**Work instructions:**
[a] In the convention recap, why did the writer never see the entire Dealer's Room or Art Show? Answer in one to three sentences.
[b] List every person the convention recap mentions by name.
[c] Reproduce the convention recap between "From there, Jim" and "the Closing Ceremony.", inclusive, and switch "two hours" to "three hours".

START Source text

Sunday I was once again on the first panel of the convention. (I don’t mind early panels and the concom knows this; what I don’t handle well are late panels!) After that, I attended my first and only event of the convention – the excellent interview of co-Guests of Honor Rachel Caine and David Gerrold by Toastmaster Joe Lansdale.
From there, Jim and I went out to our car, collected our contributions to the Afternoon Tea, went and helped set up, and then worked the Tea (delightful as it is, it’s still work) for the next two hours. After this, we helped with clean-up, and then had a few minutes to quietly sit down and chat with folks before the Closing Ceremony.
I never saw the entire Dealer’s Room or Art Show. Why? Because if a fan wanted to chat, I stopped and did so. After all, being there to talk with fans is part of my job, and I take it seriously – but my desire to engage with fans doesn’t mean I feel I must go without food or be late for previous commitments.
Back in 2011, I wrote a Tangent about some aspects of convention etiquette. It doesn’t seem like a bad idea to repeat a few of those points here, especially those related to talking with an author outside of scheduled events. If you’d like to read the full piece,which touches on a broader spectrum of the experience, you can find it here.

END Source text
START Dataset content

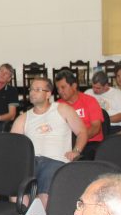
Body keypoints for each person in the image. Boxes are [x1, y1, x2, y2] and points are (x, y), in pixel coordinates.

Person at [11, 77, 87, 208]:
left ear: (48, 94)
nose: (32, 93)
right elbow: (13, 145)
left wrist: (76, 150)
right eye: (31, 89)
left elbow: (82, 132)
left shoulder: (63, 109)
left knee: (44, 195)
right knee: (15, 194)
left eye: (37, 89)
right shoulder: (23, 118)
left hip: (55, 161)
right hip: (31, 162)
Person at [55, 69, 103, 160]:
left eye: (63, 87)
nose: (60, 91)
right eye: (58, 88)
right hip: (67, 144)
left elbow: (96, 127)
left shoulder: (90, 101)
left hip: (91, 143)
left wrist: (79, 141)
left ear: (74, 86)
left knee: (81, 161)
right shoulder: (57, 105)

END Dataset content
START Dataset content

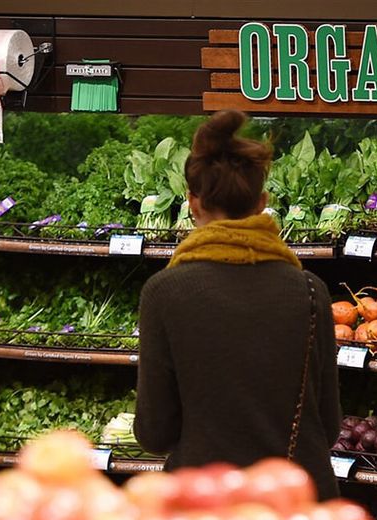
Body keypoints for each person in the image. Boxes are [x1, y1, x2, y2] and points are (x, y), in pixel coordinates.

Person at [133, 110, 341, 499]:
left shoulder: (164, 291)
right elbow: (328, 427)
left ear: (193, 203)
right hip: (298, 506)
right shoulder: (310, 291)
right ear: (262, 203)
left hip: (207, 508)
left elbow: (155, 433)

END Dataset content

**Exercise results:**
[a] The writer stopped to chat whenever a fan wanted to talk. Talking with fans is part of the writer's job, and the writer takes it seriously.

[b] Rachel Caine, David Gerrold, Joe Lansdale, Jim

[c]
From there, Jim and I went out to our car, collected our contributions to the Afternoon Tea, went and helped set up, and then worked the Tea (delightful as it is, it’s still work) for the next three hours. After this, we helped with clean-up, and then had a few minutes to quietly sit down and chat with folks before the Closing Ceremony.